(Data items)
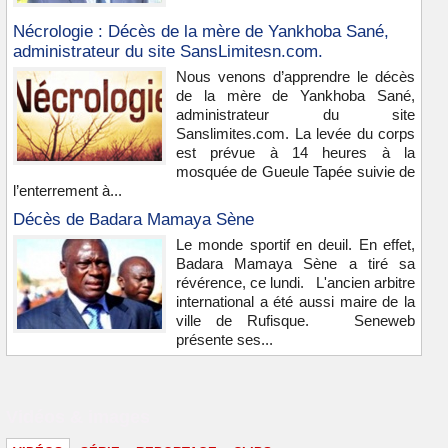
Nécrologie : Décès de la mère de Yankhoba Sané,
administrateur du site SansLimitesn.com.
Nous venons d’apprendre le décès
de la mère de Yankhoba Sané,
administrateur du site
Sanslimites.com. La levée du corps
est prévue à 14 heures à la
mosquée de Gueule Tapée suivie de
l’enterrement à...
Décès de Badara Mamaya Sène
Le monde sportif en deuil. En effet,
Badara Mamaya Sène a tiré sa
révérence, ce lundi. L'ancien arbitre
international a été aussi maire de la
ville de Rufisque. Seneweb
présente ses...
Vidéos & images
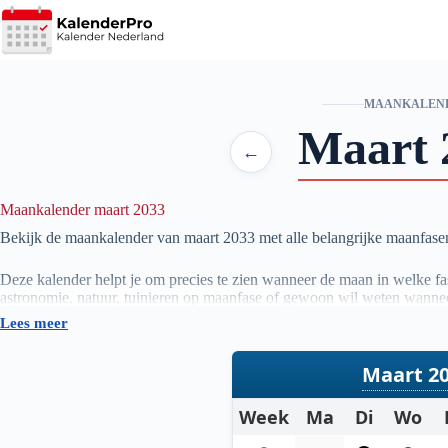
Ga
naar
de
inhoud
MAANKALEN
Maart 
←
Maankalender maart 2033
Bekijk de maankalender van maart
2033
met alle belangrijke maanfas
Deze kalender helpt je om precies te zien wanneer de maan in welke fase
astronomie, natuur, tuinieren op maanfase of gewoon wil weten wannee
Lees meer
De gegevens worden automatisch bijgewerkt en zijn gebaseerd op betr
actueel overzicht van de maanstanden per maand.
Maart 2
Week
Ma
Di
Wo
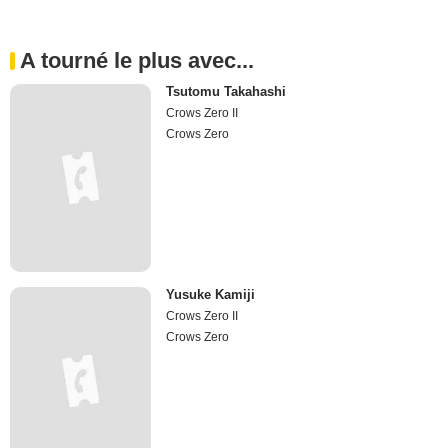
A tourné le plus avec...
Tsutomu Takahashi
Crows Zero II
Crows Zero
Yusuke Kamiji
Crows Zero II
Crows Zero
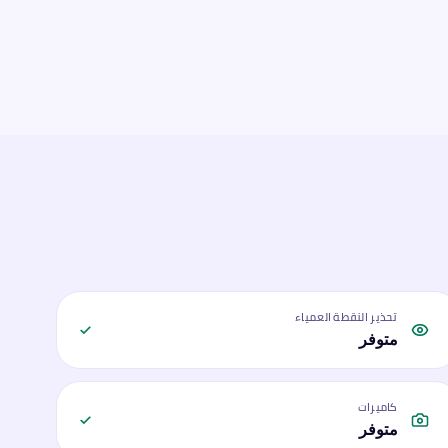
تحذير النقطة العمياء
متوفر
كاميرات
متوفر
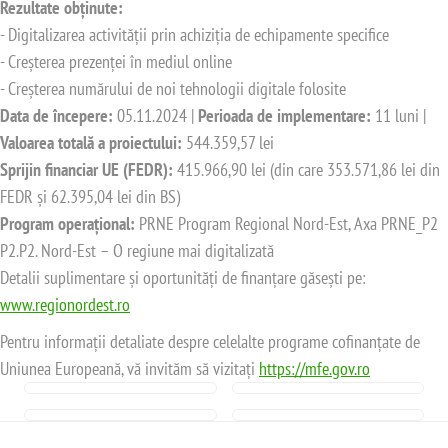
Rezultate obținute:
- Digitalizarea activității prin achiziția de echipamente specifice
- Creșterea prezenței în mediul online
- Creșterea numărului de noi tehnologii digitale folosite
Data de începere:
05.11.2024 |
Perioada de implementare:
11 luni |
Valoarea totală a proiectului:
544.359,57 lei
Sprijin financiar UE (FEDR):
415.966,90 lei (din care 353.571,86 lei din
FEDR și 62.395,04 lei din BS)
Program operațional:
PRNE Program Regional Nord-Est, Axa PRNE_P2
P2.P2. Nord-Est – O regiune mai digitalizată
Detalii suplimentare și oportunități de finanțare găsești pe:
www.regionordest.ro
Pentru informații detaliate despre celelalte programe cofinanțate de
Uniunea Europeană, vă invităm să vizitați
https://mfe.gov.ro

[Task goal]: Take every entry and repeat it verbatim, minus the pictures.

[Task solution]:
Nécrologie : Décès de la mère de Yankhoba Sané,
administrateur du site SansLimitesn.com.
Nous venons d’apprendre le décès
de la mère de Yankhoba Sané,
administrateur du site
Sanslimites.com. La levée du corps
est prévue à 14 heures à la
mosquée de Gueule Tapée suivie de
l’enterrement à...
Décès de Badara Mamaya Sène
Le monde sportif en deuil. En effet,
Badara Mamaya Sène a tiré sa
révérence, ce lundi. L'ancien arbitre
international a été aussi maire de la
ville de Rufisque. Seneweb
présente ses...
Vidéos & images
Ga
naar
de
inhoud
MAANKALEN
Maart 
←
Maankalender maart 2033
Bekijk de maankalender van maart
2033
met alle belangrijke maanfas
Deze kalender helpt je om precies te zien wanneer de maan in welke fase
astronomie, natuur, tuinieren op maanfase of gewoon wil weten wannee
Lees meer
De gegevens worden automatisch bijgewerkt en zijn gebaseerd op betr
actueel overzicht van de maanstanden per maand.
Maart 2
Week
Ma
Di
Wo
A tourné le plus avec...
Tsutomu Takahashi
Crows Zero II
Crows Zero
Yusuke Kamiji
Crows Zero II
Crows Zero
تحذير النقطة العمياء
متوفر
كاميرات
متوفر
Rezultate obținute:
- Digitalizarea activității prin achiziția de echipamente specifice
- Creșterea prezenței în mediul online
- Creșterea numărului de noi tehnologii digitale folosite
Data de începere:
05.11.2024 |
Perioada de implementare:
11 luni |
Valoarea totală a proiectului:
544.359,57 lei
Sprijin financiar UE (FEDR):
415.966,90 lei (din care 353.571,86 lei din
FEDR și 62.395,04 lei din BS)
Program operațional:
PRNE Program Regional Nord-Est, Axa PRNE_P2
P2.P2. Nord-Est – O regiune mai digitalizată
Detalii suplimentare și oportunități de finanțare găsești pe:
www.regionordest.ro
Pentru informații detaliate despre celelalte programe cofinanțate de
Uniunea Europeană, vă invităm să vizitați
https://mfe.gov.ro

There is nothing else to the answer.